В сентябре грозы и на юге России значительно реже, чем среди лета. Но, по поговорке "редко, да метко", гроза долго не унималась. Настоящего дождя все еще не было; падали временами только крупные капли. Но молнии беспрестанно разрезали темный полог туч; гром так и перекатывался с одного края неба до другого, а гулкое эхо вторило с нагорного берега реки. Сквозь этот-то неумолчный гул и грохот, сквозь вой и свист ветра в снастях и шумный плеск волн о деревянный корпус "Сокола"-корабля в каморку двух узников-боярчонков долетали нестройные песни подгулявшей вольницы, грубый смех и грубая брань.
— И опять она должна сидеть там с этими гуляками! — заметил со вздохом Юрий.
— Кто? Княжна? — отозвался Илюша. — За атаманским столом сидят все-таки старшины…
— Да чем они лучше простых казаков? Тем, что навыкли больше проливать человеческую кровь?
— Но княжна не хотела ведь давеча бежать с нами? Ей лестно, значит, стать атаманшей.
— Нет, этому я все еще не верю; что-нибудь да не так.
— Так вызнай от нее самой.
— Легко сказать: "Вызнай"! Но как только выдастся случай, спрошу ее, непременно спрошу.
Точно навстречу желанию Юрия, дверца каморки снаружи растворилась, и к заключенным заглянул молодой казак — один из прислужников атамана.
— Пожалуйте-ка оба к атаманскому столу.
Юрий быстро переглянулся с братом: "Вот, дескать, и случай!"
— А княжна еще там? — спросил он казака.
— Полонянка-то? Там. А что?
— Да так… Идем, Илюша.
Пировало казацкое начальство, несмотря на разыгравшуюся непогоду, на палубе, но с подветренной стороны, под защитою рубки. Все были, видимо, уже сильно навеселе, в том числе и сам атаман. Рядом с ним сидела злосчастная Гурдаферид, разодетая, без сомнения по его же требованию, в праздничный наряд, блиставший золотом, серебром и драгоценными каменьями. Перед нею стоял также золотой кубок, отпитый уже наполовину.
— Что, молодчики мои, острожнички, как живете-можете? — насмешливо-ласково приветствовал двух боярчонков Разин. — Все у нас ноне угощаются, так и для вас лишняя чарочка найдется.

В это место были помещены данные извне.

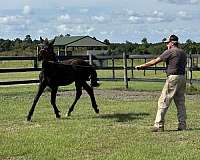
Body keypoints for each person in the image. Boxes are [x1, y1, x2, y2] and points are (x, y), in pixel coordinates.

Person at [135, 35, 187, 132]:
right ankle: (182, 125)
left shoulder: (170, 51)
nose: (167, 45)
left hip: (173, 78)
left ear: (171, 43)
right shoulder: (183, 52)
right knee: (180, 103)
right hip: (182, 77)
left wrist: (142, 66)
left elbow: (155, 61)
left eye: (168, 43)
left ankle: (158, 125)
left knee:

— Нам с братом пить не в привычку, — уклонился Юрий.
— Лиха беда начало, — заметил Шмель, наливая каждому из братьев по полной стопке. — Первая колом, вторая соколом, а прочая мелкими пташками.
— Нет, мы пить не станем, — заявил решительно и Илюша.
— Да что вы — мужчины али красные девицы? — не отставал Шмель. — Ноне, вишь, и наша царевна душа-девица добрым винцом не брезгает.
— Ну, будет, не трожь младенцев! — сказал, нахмурясь, атаман и покосился на свою полонянку, которая поникла отуманенной головкой, как обломанный в стебельке цветок. — Пущай покамест так посидят, уму-разуму поучатся. Ты, Осип, не досказал нам еще про твоего Мишку. Что было с ним дальше-то?
— А дальше пошла уж самая потеха. Рос он у меня не по дням, а по часам; ручной медвежонок Мишка стал заправским медведем Михайлой Потапычем, по прозванью Топтыгин. Случилось тут ввечеру, иду я в кружало, а Михайло Потапыч мой опять за мной увязался. Хорошо. Пришли, сел я на лавку, а он-то, глядь, прямехонько к стойке, да к бочонку с вином. Запомнил, знать, разбойник, с прошлого раза, что кабатчик для смеху угостил его тоже из бочонка. Схватил теперича лапами бочонок, опрокинул, да и вышиб втулку. Вино полилось на пол рекой. А ему и любо: давай лакать. Ну, хозяину это, знамо, не гораздо показалося; выскочил из-за стойки, да давай отнимать у него бочонок, пока не все вино еще вытекло. А Топтыгин мой, озлобясь, что не дают ему всласть нализаться, мигом его облапил, подмял под себя, так что ребра хрустнули. Накинулись тут на него хозяйские молодцы, а он лапой одного по зубам — два зуба вышиб; другому рубаху с плеча, да с рубахой и мяса клок. Вижу: шутки плохи; вылил я на проказника целый ушат воды. Выпустил он тут из лап кабатчика, а тот еле уже дышит, и по сей час, я чай, клянет моего Михаилу Потапова сына Топтыгина.